**Exercise aim:**
Reproduce verbatim the text of the entries below, starting at the line that contains "Tips for reducing the risk of" and ending at the line that contains "athlete race shirts", with both of those lines included. Leave the pictures out of your answer.

**Record set:**
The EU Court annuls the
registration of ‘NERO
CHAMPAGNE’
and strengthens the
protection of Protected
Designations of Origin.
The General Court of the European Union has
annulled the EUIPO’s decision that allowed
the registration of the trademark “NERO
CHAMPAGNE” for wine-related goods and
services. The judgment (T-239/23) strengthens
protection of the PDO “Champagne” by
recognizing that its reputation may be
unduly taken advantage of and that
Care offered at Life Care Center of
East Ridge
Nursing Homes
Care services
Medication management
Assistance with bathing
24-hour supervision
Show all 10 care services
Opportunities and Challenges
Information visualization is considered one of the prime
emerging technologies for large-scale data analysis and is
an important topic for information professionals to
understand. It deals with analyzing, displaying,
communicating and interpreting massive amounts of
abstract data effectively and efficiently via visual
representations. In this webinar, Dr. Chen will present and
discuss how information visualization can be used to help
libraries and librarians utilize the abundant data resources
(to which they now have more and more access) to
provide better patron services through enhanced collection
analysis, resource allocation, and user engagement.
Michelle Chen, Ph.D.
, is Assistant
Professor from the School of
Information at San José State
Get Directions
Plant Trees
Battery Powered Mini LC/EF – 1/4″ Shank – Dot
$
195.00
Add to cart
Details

---

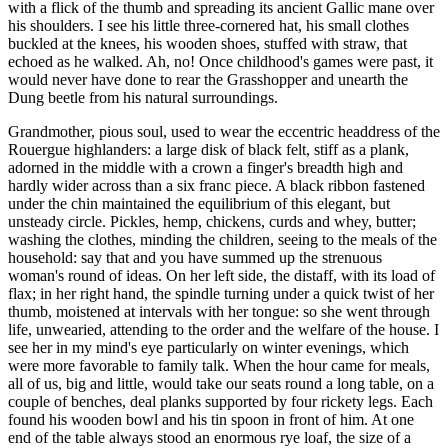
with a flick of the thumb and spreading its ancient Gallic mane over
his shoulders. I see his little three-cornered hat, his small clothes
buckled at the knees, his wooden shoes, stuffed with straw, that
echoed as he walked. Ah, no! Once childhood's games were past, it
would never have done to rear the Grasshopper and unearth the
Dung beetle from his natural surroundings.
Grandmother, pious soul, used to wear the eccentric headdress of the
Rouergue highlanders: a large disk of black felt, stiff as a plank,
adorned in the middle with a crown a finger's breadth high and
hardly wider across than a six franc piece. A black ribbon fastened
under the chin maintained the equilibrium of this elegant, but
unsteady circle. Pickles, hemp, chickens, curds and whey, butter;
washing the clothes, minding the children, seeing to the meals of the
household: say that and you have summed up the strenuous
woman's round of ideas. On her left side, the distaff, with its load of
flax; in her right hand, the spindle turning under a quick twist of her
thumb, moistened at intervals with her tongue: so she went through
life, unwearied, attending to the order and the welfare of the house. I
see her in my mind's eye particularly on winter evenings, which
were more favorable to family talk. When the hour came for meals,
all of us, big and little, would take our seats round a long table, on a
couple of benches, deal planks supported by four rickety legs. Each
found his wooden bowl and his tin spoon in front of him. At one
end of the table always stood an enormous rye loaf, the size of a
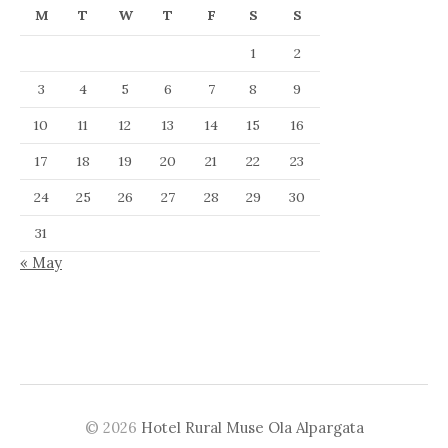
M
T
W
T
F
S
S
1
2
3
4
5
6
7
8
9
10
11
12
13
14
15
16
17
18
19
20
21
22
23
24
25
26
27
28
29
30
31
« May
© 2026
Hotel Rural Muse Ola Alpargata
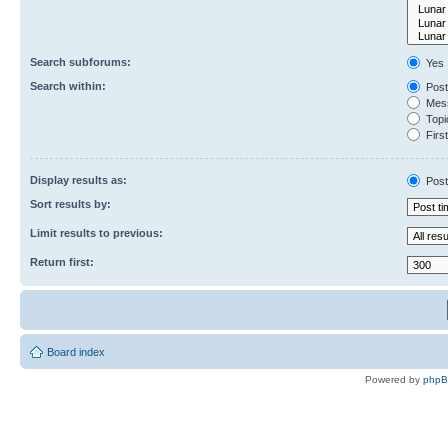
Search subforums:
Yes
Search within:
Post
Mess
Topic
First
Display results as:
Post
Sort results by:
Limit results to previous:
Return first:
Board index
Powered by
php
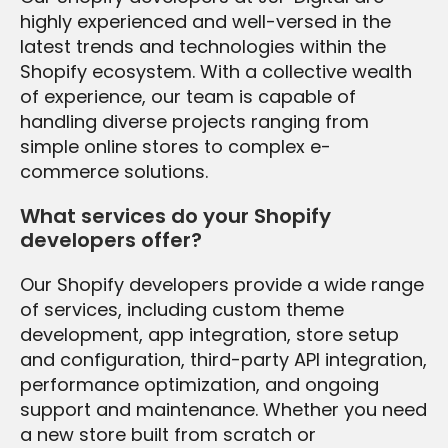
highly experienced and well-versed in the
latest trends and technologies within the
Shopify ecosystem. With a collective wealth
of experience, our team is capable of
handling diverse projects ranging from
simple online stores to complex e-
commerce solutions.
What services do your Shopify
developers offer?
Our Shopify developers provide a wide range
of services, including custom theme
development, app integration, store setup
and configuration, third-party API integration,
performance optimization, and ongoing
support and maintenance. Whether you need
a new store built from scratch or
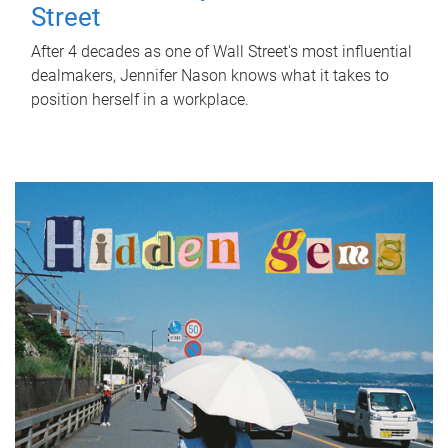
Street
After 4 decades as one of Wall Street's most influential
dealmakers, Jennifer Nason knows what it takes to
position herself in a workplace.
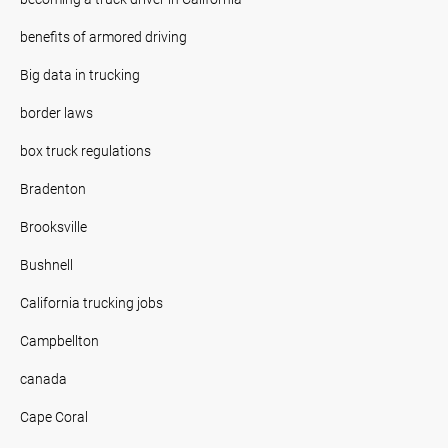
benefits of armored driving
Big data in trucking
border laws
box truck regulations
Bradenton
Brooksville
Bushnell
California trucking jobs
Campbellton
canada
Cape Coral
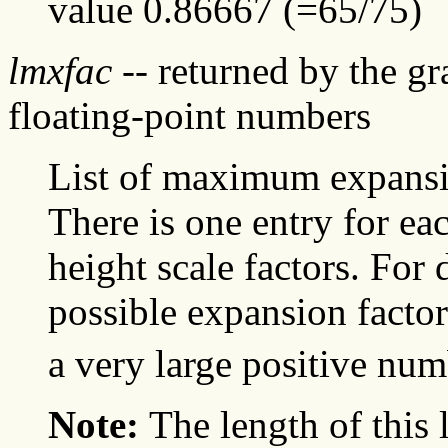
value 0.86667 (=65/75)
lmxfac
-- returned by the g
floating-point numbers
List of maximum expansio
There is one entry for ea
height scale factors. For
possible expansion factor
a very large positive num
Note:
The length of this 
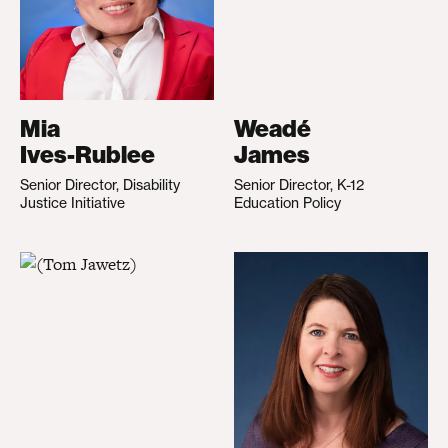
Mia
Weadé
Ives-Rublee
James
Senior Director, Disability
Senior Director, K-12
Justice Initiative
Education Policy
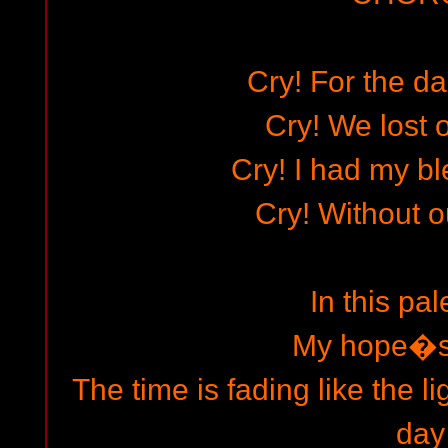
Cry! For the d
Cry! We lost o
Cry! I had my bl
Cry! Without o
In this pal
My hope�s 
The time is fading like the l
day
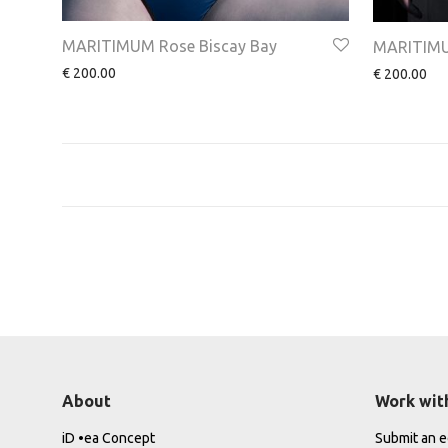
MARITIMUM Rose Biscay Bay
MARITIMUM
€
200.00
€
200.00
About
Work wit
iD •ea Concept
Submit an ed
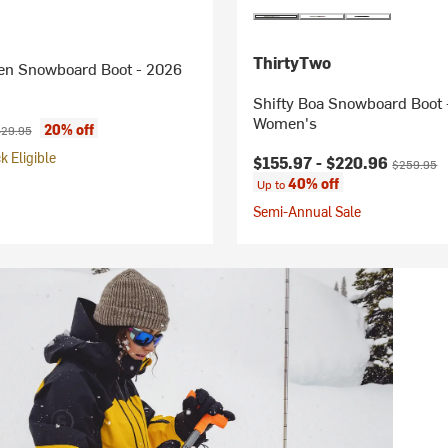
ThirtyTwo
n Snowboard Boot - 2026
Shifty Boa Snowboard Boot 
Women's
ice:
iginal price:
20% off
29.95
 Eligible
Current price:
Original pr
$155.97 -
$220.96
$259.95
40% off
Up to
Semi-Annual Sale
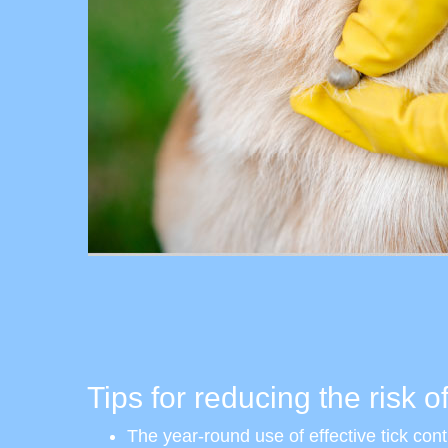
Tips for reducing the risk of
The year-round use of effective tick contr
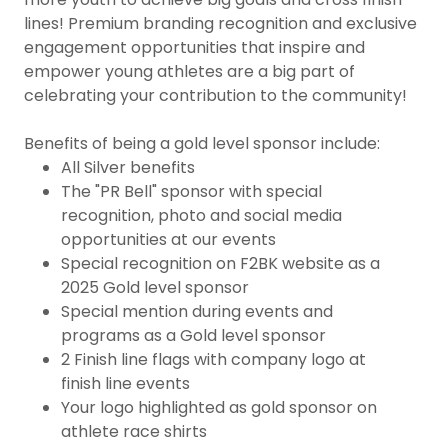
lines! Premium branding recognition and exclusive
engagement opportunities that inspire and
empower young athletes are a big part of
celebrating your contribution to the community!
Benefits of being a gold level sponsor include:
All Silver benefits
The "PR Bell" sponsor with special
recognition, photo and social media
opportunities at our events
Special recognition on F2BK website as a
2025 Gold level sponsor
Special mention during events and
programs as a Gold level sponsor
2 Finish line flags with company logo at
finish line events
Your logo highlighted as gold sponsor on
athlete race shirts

---

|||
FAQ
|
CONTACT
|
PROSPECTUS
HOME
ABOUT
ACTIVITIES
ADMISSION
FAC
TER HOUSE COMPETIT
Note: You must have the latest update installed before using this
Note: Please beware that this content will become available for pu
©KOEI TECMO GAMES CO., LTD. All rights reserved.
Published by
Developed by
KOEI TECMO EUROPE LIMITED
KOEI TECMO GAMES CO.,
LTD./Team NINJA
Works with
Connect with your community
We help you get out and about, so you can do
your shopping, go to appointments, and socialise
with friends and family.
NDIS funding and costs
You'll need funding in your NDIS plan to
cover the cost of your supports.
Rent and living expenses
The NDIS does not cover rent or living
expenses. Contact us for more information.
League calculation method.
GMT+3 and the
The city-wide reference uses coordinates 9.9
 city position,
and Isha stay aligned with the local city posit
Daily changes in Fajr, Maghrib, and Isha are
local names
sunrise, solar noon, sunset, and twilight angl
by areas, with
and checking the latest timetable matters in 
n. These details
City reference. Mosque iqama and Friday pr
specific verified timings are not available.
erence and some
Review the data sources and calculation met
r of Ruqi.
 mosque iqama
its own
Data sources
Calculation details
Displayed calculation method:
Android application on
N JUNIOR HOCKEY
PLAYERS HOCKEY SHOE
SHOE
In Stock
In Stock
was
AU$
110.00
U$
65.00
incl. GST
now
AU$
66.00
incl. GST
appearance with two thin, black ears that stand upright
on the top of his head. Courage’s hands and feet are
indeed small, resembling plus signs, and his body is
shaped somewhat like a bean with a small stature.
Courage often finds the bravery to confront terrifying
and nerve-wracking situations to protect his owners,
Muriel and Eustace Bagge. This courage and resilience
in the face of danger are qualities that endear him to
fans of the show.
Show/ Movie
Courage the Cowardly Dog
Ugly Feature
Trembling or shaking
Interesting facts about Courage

**Output of the exercise:**
Tips for reducing the risk of
The year-round use of effective tick contr
lines! Premium branding recognition and exclusive
engagement opportunities that inspire and
empower young athletes are a big part of
celebrating your contribution to the community!
Benefits of being a gold level sponsor include:
All Silver benefits
The "PR Bell" sponsor with special
recognition, photo and social media
opportunities at our events
Special recognition on F2BK website as a
2025 Gold level sponsor
Special mention during events and
programs as a Gold level sponsor
2 Finish line flags with company logo at
finish line events
Your logo highlighted as gold sponsor on
athlete race shirts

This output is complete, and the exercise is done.